CONSEGNA
Risponda alle seguenti domande sulla base del brano sui vitigni.
(a) Con quale nome era chiamato localmente il vitigno simile alla "Code di Volpe"?
(b) Quali vitigni si coltivavano per dare maggior colore e gradazione al vino rosso?
(c) Come si chiamava il vino ottenuto dall'uva Fragola rossa?

BRANO DI LETTURA
+++++
Uva "Piedirosso" (foto vitigno di Piscinola, anno 2004, di S. Foretto)
Per l'uva abbiamo già dedicato un post al vitigno più antico e diffuso nel territorio, descrivendone la storia, ovvero al "Piedirosso" ("Pere 'e Palummo"). Ma c'erano anche altri vitigni qui impiantati per la vinificazione, che erano quelli chiamati: "Mangiaguerra", "Parasacca", "Castagnara", "Code 'e cavallo" e un vitigno simile alla "Code di Volpe", che qui chiamavano "Pisciazzella", per l'abbondante produzione di vino bianco, ma dalla bassa gradazione. Per dare maggior colore e gradazione al vino rosso, si coltivavano i vitigni chiamati: "Marsigliese" e "Suricillo". Non mancava l'uva "Fragola", sia nella varietà bianca che rossa.
Uva "Fragola" nera
L'uva Fragola bianca era usata esclusivamente da pochi referenziati, come "uva da tavola", mentre l'uva Fragola rossa, oltre a essere usata come "uva da tavola", si vinificava, ottenendo un leggero ma profumatissimo vino, chiamato "Fravulella", molto apprezzato soprattutto dalle signore, per la sua bassa gradazione.
+++++
DATI FORNITI
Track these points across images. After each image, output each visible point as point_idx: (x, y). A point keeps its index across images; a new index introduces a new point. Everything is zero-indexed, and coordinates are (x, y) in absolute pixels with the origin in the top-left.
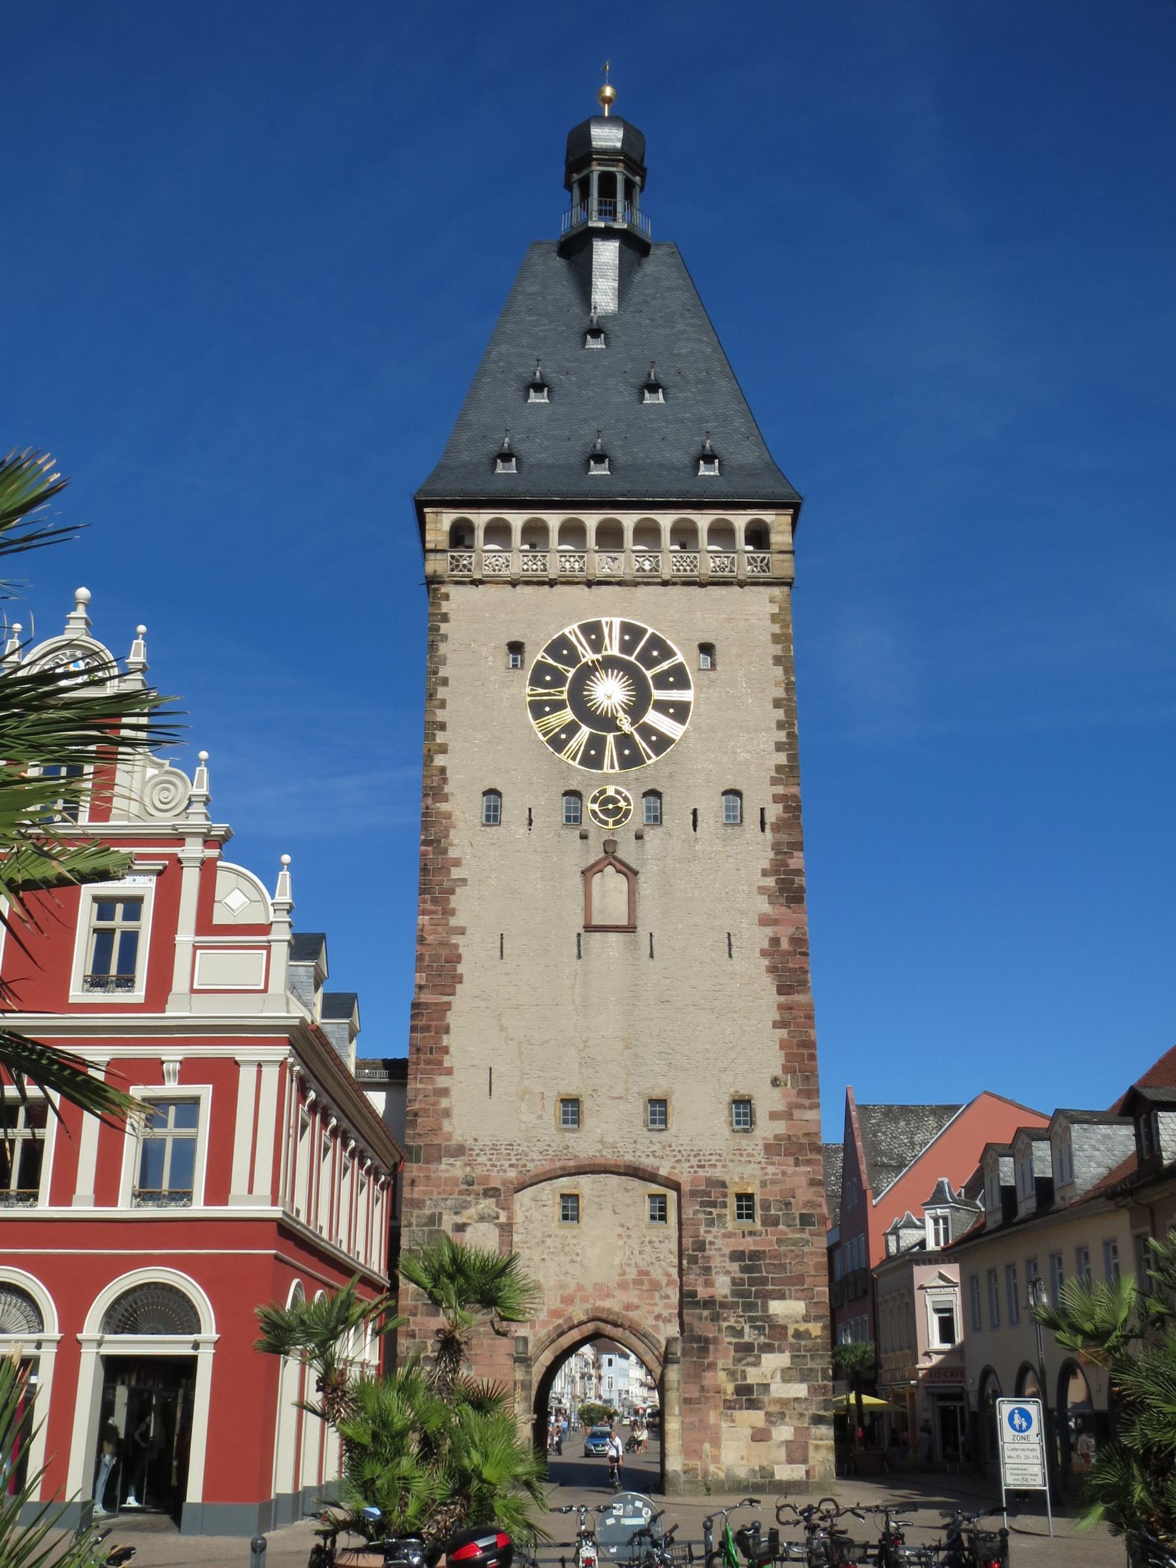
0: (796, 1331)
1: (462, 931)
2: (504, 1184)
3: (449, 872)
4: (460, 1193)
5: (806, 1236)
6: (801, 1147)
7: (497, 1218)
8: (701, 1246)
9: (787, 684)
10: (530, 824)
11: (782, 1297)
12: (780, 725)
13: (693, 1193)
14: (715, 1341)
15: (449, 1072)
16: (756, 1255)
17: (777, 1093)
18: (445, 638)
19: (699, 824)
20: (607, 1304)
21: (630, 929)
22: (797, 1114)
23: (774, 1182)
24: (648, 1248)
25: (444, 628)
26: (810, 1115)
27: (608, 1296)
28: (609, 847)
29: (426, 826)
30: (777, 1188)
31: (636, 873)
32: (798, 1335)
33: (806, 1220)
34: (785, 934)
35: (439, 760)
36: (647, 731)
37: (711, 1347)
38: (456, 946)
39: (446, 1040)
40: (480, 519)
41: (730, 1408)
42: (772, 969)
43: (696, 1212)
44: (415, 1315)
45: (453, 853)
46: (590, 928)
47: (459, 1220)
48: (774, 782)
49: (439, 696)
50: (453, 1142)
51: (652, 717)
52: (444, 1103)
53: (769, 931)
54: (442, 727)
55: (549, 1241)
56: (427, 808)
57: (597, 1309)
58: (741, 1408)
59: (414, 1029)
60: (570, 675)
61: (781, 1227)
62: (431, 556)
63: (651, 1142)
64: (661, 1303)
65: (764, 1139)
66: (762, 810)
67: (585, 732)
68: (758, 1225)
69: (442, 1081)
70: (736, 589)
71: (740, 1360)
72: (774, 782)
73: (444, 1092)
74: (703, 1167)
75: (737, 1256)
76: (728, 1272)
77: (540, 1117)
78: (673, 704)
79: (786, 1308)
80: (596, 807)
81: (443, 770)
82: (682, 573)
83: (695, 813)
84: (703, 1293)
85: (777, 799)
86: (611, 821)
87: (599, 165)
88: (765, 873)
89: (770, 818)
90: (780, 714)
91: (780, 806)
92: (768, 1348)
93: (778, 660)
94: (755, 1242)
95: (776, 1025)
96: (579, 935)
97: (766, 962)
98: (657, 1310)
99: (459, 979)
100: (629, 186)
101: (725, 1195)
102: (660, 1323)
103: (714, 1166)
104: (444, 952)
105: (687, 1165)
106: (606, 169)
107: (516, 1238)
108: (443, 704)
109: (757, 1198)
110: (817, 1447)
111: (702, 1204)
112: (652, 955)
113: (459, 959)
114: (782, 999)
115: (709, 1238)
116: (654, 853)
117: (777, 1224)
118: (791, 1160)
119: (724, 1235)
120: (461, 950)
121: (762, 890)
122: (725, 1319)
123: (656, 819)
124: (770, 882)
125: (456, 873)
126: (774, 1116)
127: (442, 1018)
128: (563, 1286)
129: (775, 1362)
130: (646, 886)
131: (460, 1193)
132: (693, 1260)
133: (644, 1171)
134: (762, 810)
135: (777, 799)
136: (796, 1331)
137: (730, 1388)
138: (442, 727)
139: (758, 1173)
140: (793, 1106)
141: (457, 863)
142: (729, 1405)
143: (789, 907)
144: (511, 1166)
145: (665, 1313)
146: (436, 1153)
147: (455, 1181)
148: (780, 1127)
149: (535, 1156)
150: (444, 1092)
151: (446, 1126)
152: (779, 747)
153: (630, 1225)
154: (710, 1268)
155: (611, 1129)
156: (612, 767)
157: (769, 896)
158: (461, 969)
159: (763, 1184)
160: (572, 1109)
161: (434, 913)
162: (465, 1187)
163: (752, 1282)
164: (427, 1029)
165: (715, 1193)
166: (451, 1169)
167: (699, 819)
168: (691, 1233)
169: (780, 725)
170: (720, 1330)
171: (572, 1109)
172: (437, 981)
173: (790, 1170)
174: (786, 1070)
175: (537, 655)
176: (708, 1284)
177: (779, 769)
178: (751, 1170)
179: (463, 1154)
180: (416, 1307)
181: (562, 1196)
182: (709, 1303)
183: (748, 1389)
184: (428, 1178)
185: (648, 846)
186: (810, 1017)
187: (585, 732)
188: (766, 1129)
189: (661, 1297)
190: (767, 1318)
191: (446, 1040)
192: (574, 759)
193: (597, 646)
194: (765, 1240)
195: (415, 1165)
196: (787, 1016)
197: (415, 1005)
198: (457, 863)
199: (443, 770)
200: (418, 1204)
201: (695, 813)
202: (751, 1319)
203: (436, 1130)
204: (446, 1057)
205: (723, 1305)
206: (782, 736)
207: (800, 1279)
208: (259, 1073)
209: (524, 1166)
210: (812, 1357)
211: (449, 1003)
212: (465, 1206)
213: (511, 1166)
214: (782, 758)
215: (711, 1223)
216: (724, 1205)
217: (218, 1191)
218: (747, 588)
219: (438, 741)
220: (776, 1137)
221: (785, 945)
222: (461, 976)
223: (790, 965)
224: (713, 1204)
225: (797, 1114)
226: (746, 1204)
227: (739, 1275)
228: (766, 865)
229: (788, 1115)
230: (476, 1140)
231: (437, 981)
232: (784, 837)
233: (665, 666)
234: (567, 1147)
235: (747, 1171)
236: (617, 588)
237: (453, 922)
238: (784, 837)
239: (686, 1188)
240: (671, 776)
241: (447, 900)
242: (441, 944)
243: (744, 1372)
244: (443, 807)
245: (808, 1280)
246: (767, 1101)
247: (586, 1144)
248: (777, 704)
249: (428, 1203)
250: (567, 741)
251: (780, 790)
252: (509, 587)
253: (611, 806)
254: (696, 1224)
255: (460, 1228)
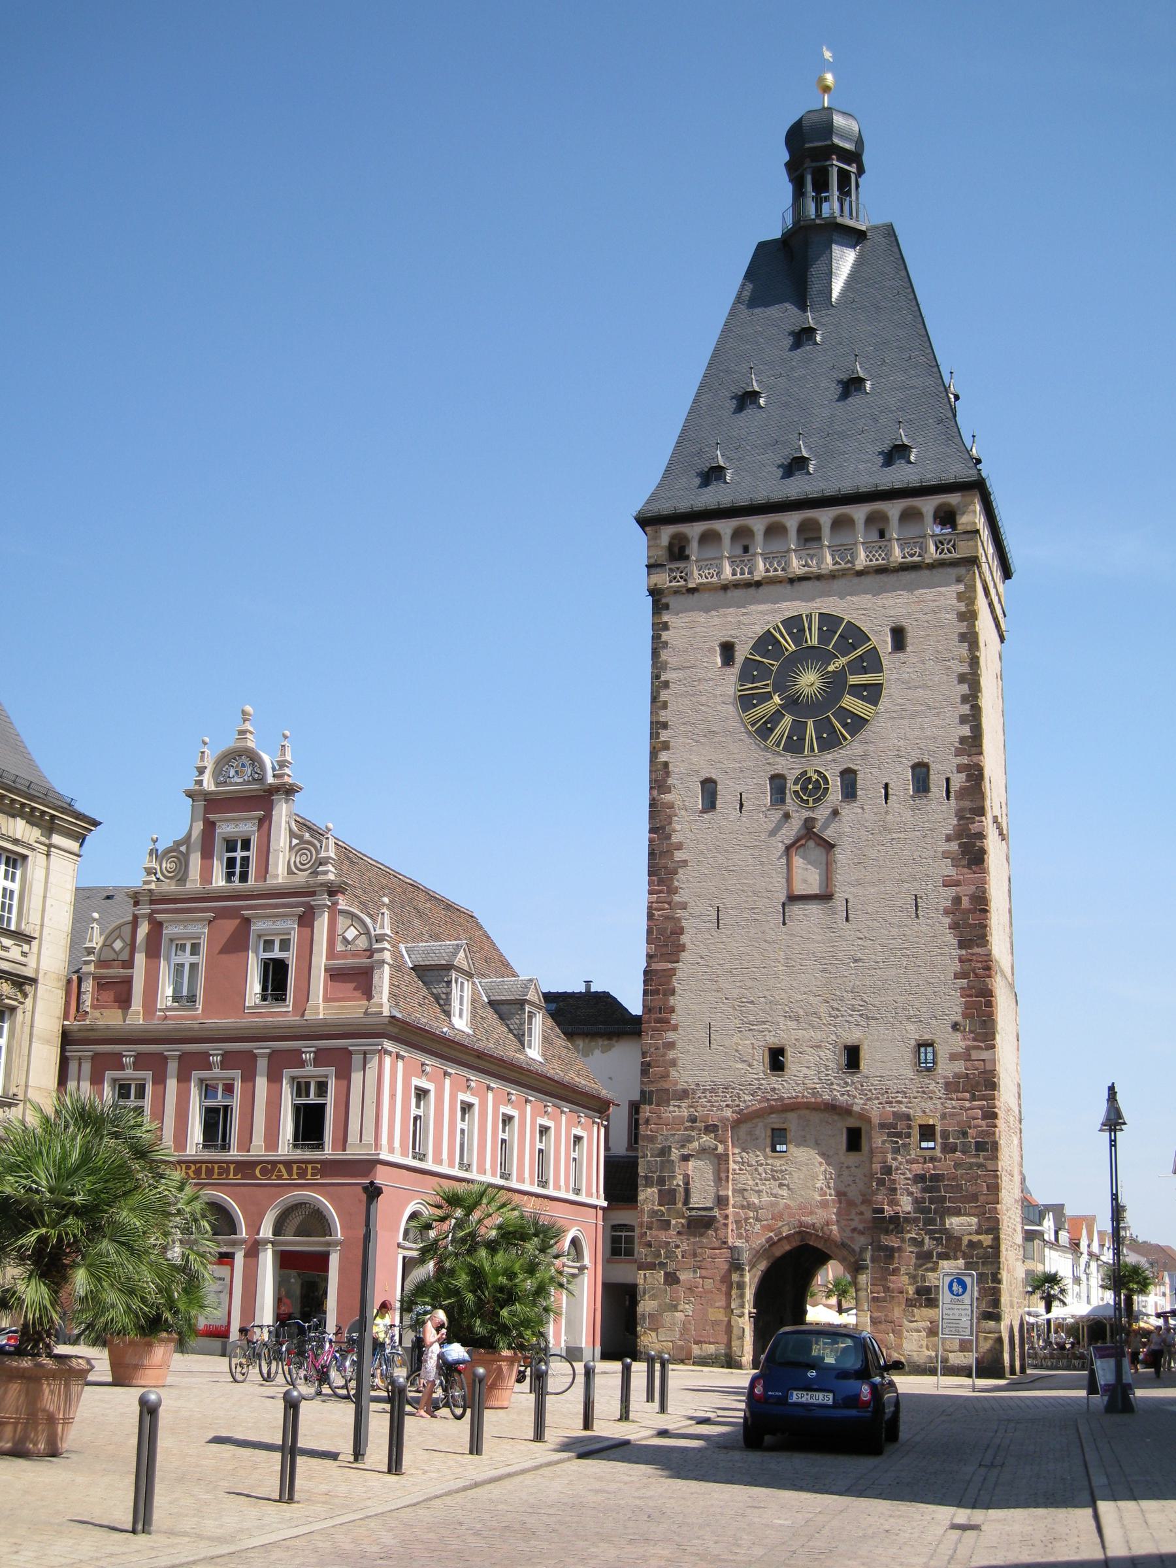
0: (970, 1241)
1: (684, 906)
2: (721, 1121)
3: (673, 854)
4: (686, 1129)
5: (981, 1160)
6: (978, 1083)
7: (716, 1149)
8: (888, 1170)
9: (972, 659)
10: (741, 805)
11: (958, 1213)
12: (965, 699)
13: (882, 1126)
14: (900, 1249)
15: (675, 1028)
16: (936, 1178)
17: (959, 1036)
18: (666, 644)
19: (890, 797)
20: (808, 1220)
21: (825, 897)
22: (975, 1054)
23: (952, 1115)
24: (846, 1173)
25: (665, 636)
26: (985, 1055)
27: (811, 1213)
28: (809, 824)
29: (653, 815)
30: (958, 1118)
31: (833, 846)
32: (971, 1244)
33: (980, 1147)
34: (966, 891)
35: (663, 757)
36: (844, 713)
37: (896, 1255)
38: (679, 919)
39: (672, 1001)
40: (694, 530)
41: (911, 1306)
42: (954, 926)
43: (884, 1142)
44: (650, 1228)
45: (675, 838)
46: (793, 899)
47: (685, 1152)
48: (958, 753)
49: (662, 698)
50: (679, 1087)
51: (849, 702)
52: (671, 1054)
53: (952, 891)
54: (665, 726)
55: (760, 1169)
56: (654, 799)
57: (801, 1224)
58: (921, 1306)
59: (645, 993)
60: (774, 669)
61: (958, 1154)
62: (653, 570)
63: (846, 1083)
64: (857, 1218)
65: (945, 1078)
66: (948, 780)
67: (788, 720)
68: (939, 1155)
69: (670, 1036)
70: (927, 572)
71: (921, 1266)
72: (958, 753)
73: (671, 1045)
74: (891, 1103)
75: (919, 1178)
76: (910, 1194)
77: (750, 1066)
78: (865, 687)
79: (961, 1224)
80: (798, 788)
81: (666, 764)
82: (874, 562)
83: (886, 786)
84: (889, 1211)
85: (960, 768)
86: (811, 799)
87: (812, 161)
88: (948, 839)
89: (955, 786)
90: (964, 688)
91: (963, 776)
92: (945, 1256)
93: (963, 637)
94: (935, 1168)
95: (957, 976)
96: (784, 905)
97: (947, 921)
98: (854, 1224)
99: (682, 948)
100: (844, 177)
101: (910, 1127)
102: (855, 1235)
103: (900, 1102)
104: (669, 926)
105: (876, 1102)
106: (818, 164)
107: (732, 1166)
108: (665, 706)
109: (938, 1129)
110: (986, 1338)
111: (889, 1135)
112: (847, 920)
113: (681, 931)
114: (964, 952)
115: (894, 1164)
116: (850, 826)
117: (953, 1149)
118: (967, 1095)
119: (909, 1162)
120: (684, 923)
121: (946, 855)
122: (909, 1232)
123: (850, 792)
124: (954, 846)
125: (679, 855)
126: (953, 1057)
127: (669, 982)
128: (773, 1205)
129: (950, 1266)
130: (842, 856)
131: (686, 1129)
132: (881, 1182)
133: (841, 1107)
134: (948, 780)
135: (960, 768)
136: (970, 1241)
137: (911, 1290)
138: (665, 726)
139: (939, 1106)
140: (968, 1048)
141: (679, 846)
142: (910, 1303)
143: (970, 869)
144: (727, 1106)
145: (861, 1227)
146: (664, 1097)
147: (681, 1121)
148: (959, 1067)
149: (747, 1098)
150: (671, 1045)
151: (673, 1072)
152: (963, 720)
153: (831, 1153)
154: (895, 1189)
155: (811, 1073)
156: (812, 750)
157: (952, 859)
158: (685, 939)
159: (944, 1116)
160: (776, 1059)
161: (661, 892)
162: (689, 1124)
163: (931, 1202)
164: (656, 992)
165: (901, 1126)
166: (678, 1111)
167: (890, 791)
168: (880, 1159)
169: (965, 699)
170: (903, 1240)
171: (776, 1059)
172: (664, 950)
173: (967, 1104)
174: (965, 1016)
175: (742, 653)
176: (893, 1203)
177: (963, 740)
178: (929, 1105)
179: (687, 1098)
180: (652, 1222)
181: (773, 1129)
182: (895, 1219)
183: (928, 1290)
184: (660, 1118)
185: (844, 820)
186: (988, 968)
187: (788, 720)
188: (947, 1069)
189: (857, 1214)
190: (945, 1231)
191: (672, 1001)
192: (778, 746)
193: (798, 637)
194: (946, 1165)
195: (648, 1107)
196: (967, 966)
197: (646, 973)
198: (679, 846)
199: (666, 764)
200: (652, 1139)
201: (886, 786)
202: (930, 1233)
203: (666, 1076)
204: (674, 1016)
205: (907, 1220)
206: (966, 709)
207: (974, 1197)
208: (365, 1058)
209: (738, 1106)
210: (983, 1263)
211: (674, 969)
212: (690, 1140)
213: (727, 1106)
214: (966, 731)
215: (896, 1151)
216: (909, 1136)
217: (342, 1141)
218: (935, 571)
219: (662, 739)
220: (957, 1076)
221: (965, 903)
222: (684, 945)
223: (971, 921)
224: (899, 1135)
225: (975, 1054)
226: (927, 1132)
227: (919, 1195)
228: (949, 830)
229: (966, 1056)
230: (698, 1085)
231: (664, 950)
232: (967, 804)
233: (859, 652)
234: (773, 1090)
235: (929, 1107)
236: (817, 583)
237: (676, 898)
238: (967, 804)
239: (876, 1121)
240: (865, 755)
241: (672, 879)
242: (667, 918)
243: (923, 1276)
244: (667, 797)
245: (982, 1198)
246: (950, 1043)
247: (788, 1087)
248: (962, 679)
249: (660, 1137)
250: (771, 730)
251: (964, 760)
252: (721, 593)
253: (810, 786)
254: (885, 1152)
255: (685, 1158)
+++++
RISULTATO
(a) "Pisciazzella".
(b) "Marsigliese" e "Suricillo".
(c) "Fravulella".